Kenya, east Africa’s dominant state, is going through a period of political and constitutional turmoil which will have grave consequences for its wellbeing and stability if not seriously addressed.

This week the electoral commission proclaimed Uhuru Kenyatta president after a rerun election campaign boycotted by his principal opponent Raila Odinga. The rerun was called by the supreme court which ruled the August 8th contest between them illegal. That was won with a 54 per cent majority by Mr Kenyatta on a 79 per cent turnout. This time turnout was well down on that figure as a result of the boycott and a more general voter disenchantment with a political system in which power is too concentrated, winners take all, inequalities widen and minorities feel systematically underrepresented.
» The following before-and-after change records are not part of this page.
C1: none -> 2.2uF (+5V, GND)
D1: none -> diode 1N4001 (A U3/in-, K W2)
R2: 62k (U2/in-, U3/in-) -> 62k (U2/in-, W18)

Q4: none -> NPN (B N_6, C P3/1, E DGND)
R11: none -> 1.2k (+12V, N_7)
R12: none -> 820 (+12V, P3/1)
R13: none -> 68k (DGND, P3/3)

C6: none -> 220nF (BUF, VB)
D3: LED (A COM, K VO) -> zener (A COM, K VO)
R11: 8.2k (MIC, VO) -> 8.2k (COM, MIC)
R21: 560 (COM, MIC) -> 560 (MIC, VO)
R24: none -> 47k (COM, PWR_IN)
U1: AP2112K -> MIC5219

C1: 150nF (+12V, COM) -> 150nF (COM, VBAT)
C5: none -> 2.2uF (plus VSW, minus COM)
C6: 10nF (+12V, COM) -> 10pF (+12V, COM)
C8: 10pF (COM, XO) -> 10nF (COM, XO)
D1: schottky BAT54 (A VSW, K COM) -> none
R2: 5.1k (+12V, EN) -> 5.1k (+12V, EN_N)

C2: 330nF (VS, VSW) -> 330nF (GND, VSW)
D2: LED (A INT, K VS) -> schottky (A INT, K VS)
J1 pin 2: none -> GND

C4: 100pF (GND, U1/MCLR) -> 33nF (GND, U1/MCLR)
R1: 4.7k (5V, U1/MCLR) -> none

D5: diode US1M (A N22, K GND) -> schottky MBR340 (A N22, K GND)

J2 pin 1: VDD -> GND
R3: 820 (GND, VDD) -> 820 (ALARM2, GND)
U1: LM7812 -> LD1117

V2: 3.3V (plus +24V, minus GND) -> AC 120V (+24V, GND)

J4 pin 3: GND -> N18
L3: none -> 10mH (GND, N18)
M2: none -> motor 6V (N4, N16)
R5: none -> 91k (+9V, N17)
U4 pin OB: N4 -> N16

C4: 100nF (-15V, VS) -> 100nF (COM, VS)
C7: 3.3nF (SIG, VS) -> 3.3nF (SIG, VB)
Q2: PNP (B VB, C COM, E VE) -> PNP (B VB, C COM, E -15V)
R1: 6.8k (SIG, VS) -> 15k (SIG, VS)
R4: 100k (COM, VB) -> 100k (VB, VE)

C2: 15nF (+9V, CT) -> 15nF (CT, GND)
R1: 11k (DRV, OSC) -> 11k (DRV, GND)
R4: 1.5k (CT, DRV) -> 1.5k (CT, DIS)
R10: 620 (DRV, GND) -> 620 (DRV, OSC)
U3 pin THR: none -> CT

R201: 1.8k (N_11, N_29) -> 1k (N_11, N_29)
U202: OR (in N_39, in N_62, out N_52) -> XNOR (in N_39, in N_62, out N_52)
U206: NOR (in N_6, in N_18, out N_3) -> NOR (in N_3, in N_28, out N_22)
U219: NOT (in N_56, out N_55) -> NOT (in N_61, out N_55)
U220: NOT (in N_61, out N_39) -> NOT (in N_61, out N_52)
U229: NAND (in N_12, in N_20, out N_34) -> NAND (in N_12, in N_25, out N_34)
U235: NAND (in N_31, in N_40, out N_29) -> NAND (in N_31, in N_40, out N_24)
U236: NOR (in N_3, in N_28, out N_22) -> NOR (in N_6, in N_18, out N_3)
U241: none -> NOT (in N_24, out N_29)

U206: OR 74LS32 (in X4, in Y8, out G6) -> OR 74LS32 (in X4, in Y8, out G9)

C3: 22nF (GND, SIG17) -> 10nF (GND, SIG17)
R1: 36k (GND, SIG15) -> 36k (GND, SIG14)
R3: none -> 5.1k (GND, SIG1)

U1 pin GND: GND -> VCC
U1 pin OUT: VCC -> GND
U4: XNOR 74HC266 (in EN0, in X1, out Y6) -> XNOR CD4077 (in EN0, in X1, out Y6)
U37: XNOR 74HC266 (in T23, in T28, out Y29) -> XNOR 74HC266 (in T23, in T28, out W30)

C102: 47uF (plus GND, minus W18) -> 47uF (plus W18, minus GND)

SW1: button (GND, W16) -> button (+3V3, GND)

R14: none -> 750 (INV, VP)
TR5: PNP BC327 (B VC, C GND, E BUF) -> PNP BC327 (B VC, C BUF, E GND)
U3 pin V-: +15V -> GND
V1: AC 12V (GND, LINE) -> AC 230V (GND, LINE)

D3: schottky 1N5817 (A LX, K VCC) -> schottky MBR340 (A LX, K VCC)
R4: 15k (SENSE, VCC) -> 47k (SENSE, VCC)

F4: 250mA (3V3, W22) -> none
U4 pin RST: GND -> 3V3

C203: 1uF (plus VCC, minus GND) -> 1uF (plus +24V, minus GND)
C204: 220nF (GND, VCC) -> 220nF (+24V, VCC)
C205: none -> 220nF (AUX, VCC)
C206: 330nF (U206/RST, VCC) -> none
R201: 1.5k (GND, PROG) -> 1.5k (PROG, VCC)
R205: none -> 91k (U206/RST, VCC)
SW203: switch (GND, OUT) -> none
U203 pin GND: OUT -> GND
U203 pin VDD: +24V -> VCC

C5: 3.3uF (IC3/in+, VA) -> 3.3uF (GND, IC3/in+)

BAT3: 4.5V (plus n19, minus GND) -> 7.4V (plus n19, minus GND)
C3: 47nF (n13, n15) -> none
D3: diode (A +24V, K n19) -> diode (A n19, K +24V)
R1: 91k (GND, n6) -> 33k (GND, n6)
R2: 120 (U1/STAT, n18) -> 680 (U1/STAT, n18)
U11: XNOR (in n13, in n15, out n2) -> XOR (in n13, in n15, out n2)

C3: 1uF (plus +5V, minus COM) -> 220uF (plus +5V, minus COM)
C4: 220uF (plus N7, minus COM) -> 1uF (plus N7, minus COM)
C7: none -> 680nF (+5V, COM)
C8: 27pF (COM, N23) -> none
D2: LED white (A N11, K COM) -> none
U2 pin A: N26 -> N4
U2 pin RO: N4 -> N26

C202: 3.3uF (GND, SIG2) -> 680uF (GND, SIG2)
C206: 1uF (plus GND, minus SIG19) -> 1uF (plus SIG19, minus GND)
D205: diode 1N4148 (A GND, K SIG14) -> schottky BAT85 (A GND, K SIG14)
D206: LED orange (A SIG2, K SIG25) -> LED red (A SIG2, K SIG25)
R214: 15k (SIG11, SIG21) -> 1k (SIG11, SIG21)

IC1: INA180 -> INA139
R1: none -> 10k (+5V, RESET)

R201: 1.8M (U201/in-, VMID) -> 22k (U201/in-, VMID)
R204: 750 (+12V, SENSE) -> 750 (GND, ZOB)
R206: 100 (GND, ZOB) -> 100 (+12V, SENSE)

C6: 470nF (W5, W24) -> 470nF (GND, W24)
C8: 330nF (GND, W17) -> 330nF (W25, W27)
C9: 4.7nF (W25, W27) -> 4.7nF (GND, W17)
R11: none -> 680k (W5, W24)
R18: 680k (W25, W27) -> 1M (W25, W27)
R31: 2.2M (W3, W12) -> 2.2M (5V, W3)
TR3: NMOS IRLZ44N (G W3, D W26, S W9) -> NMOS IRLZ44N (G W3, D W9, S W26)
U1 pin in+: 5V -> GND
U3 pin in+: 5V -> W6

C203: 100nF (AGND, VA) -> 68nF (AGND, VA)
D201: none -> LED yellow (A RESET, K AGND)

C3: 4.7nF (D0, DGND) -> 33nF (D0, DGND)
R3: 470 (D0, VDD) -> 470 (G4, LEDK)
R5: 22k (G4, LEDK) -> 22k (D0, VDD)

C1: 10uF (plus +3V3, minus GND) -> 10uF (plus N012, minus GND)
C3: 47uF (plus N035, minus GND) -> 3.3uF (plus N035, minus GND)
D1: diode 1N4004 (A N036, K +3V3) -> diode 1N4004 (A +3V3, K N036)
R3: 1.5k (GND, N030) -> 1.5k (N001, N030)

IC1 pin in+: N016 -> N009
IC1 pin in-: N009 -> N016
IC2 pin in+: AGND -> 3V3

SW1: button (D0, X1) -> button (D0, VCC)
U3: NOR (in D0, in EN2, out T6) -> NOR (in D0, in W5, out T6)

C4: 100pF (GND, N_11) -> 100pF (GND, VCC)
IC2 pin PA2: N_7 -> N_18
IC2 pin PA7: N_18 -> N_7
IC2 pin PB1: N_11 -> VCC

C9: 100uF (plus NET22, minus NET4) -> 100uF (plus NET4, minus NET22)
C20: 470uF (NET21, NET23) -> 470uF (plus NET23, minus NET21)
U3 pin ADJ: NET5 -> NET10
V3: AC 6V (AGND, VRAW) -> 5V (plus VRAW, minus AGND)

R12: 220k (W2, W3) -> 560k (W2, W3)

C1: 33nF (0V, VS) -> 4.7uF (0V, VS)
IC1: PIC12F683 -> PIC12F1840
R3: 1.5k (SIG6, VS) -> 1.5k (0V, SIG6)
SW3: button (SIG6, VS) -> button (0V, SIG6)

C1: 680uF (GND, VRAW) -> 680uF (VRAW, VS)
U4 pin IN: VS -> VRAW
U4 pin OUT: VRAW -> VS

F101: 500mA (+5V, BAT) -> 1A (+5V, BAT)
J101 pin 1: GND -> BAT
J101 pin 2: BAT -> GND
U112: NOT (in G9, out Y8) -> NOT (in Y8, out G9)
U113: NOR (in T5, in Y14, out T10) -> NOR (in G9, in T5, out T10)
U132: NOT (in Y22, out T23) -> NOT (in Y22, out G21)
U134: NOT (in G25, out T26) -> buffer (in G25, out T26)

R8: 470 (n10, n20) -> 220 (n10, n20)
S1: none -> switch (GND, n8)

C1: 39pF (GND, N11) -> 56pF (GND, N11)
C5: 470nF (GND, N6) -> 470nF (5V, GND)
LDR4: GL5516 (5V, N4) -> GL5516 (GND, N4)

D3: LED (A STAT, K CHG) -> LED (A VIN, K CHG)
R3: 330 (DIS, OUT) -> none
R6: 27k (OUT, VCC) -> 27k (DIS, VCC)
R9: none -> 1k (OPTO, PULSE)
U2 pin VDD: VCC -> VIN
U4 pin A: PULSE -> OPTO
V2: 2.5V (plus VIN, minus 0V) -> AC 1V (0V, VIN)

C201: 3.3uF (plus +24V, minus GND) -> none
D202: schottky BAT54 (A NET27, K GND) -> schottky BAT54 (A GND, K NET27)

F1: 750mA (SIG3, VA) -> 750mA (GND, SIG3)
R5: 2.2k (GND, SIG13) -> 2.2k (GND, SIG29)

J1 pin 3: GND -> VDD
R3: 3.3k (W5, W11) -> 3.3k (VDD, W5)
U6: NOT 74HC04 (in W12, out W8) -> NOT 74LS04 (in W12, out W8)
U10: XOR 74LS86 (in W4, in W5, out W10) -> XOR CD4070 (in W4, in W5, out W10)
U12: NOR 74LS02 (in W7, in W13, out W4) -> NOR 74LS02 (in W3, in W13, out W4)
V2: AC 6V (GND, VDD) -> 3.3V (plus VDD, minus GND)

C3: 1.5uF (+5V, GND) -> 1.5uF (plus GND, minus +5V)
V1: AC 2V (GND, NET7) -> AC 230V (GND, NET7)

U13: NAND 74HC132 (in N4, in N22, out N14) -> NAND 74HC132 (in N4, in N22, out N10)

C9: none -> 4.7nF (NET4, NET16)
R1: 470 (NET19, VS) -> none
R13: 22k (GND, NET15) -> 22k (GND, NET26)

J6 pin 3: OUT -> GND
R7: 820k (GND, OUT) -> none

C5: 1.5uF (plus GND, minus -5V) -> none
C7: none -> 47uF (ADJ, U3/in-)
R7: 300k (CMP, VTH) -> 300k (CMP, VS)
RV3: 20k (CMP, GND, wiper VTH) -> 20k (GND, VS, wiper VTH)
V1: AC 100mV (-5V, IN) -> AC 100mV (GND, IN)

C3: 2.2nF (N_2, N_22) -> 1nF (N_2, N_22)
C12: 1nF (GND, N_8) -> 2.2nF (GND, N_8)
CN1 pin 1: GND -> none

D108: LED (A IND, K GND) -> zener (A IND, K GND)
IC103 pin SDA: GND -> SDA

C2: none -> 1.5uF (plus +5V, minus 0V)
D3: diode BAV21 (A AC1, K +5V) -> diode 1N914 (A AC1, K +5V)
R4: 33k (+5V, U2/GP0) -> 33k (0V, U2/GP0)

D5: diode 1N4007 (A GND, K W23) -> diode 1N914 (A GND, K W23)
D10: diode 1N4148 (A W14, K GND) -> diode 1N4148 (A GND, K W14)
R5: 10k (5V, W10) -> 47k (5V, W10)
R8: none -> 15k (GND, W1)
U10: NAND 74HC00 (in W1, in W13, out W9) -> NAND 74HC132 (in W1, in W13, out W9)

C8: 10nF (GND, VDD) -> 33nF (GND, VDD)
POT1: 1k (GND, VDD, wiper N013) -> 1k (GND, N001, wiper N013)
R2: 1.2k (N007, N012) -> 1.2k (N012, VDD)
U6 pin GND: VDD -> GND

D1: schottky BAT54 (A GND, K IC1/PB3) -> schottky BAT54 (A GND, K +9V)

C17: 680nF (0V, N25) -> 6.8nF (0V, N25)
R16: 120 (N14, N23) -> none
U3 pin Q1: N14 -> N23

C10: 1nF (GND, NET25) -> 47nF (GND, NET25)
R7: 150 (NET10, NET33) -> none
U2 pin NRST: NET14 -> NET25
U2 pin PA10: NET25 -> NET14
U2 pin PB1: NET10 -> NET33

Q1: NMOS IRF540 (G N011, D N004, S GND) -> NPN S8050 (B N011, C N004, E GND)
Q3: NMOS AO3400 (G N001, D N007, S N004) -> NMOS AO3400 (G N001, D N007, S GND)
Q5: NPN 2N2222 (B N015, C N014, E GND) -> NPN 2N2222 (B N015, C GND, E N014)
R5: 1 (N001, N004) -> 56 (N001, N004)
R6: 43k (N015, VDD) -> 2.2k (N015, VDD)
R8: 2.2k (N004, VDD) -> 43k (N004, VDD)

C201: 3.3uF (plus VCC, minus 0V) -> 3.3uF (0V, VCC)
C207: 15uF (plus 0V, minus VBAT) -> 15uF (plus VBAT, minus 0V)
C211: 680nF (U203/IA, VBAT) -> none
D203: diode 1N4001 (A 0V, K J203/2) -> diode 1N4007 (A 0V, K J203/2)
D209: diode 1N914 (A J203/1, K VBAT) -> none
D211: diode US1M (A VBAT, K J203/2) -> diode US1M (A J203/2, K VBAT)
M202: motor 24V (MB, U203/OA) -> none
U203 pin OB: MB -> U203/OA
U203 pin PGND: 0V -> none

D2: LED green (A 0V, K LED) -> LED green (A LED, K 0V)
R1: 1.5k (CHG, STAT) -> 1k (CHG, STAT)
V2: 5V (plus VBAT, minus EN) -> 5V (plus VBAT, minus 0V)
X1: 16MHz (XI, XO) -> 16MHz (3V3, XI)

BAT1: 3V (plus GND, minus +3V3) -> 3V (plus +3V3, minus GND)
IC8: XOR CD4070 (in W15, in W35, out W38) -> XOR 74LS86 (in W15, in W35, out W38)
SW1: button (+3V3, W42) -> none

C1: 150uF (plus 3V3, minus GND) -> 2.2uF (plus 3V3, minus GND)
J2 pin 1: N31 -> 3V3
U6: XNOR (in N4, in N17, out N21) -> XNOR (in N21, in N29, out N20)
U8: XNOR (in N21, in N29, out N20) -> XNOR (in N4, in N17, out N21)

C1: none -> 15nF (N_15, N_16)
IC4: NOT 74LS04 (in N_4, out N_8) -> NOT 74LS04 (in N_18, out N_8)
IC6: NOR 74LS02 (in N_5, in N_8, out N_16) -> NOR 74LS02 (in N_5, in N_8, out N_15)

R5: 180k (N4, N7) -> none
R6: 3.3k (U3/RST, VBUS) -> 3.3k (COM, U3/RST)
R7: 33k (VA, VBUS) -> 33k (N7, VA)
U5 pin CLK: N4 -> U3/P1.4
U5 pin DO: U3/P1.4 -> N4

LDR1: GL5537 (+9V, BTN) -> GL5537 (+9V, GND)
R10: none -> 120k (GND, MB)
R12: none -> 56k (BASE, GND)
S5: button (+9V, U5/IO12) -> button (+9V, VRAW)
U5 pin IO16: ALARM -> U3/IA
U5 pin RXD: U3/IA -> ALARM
Mr Odinga has given voice to many of these grievances. He has now announced a campaign of economic boycotts, peaceful processions and other legitimate forms of resistance to be capped by a people’s assembly he compares to Egypt’s uprising in 2011, unless reforms are introduced. Several appeals to the supreme court are pending to rerun the election again. It is an increasingly fraught standoff, since the court itself has been intimidated and it is not clear whether its rulings would be accepted by either of these leaders.

The national council of churches and other organisations are calling for a much more comprehensive overhaul of Kenya’s constitutional order to provide for separation of power between the president and a new post of prime minister with several deputies to represent minority groups. Investment in this important economic hub for the region is coming to a halt because of political stalemate on reform going back several years.

Kenya’s diverse and vibrant population of 45 million deserves a better political future and its civil society has the capacity to put it into practice if given the chance. A great deal now depends on whether these two leaders are willing to step back from confrontation to allow such a reform movement develop in coming months.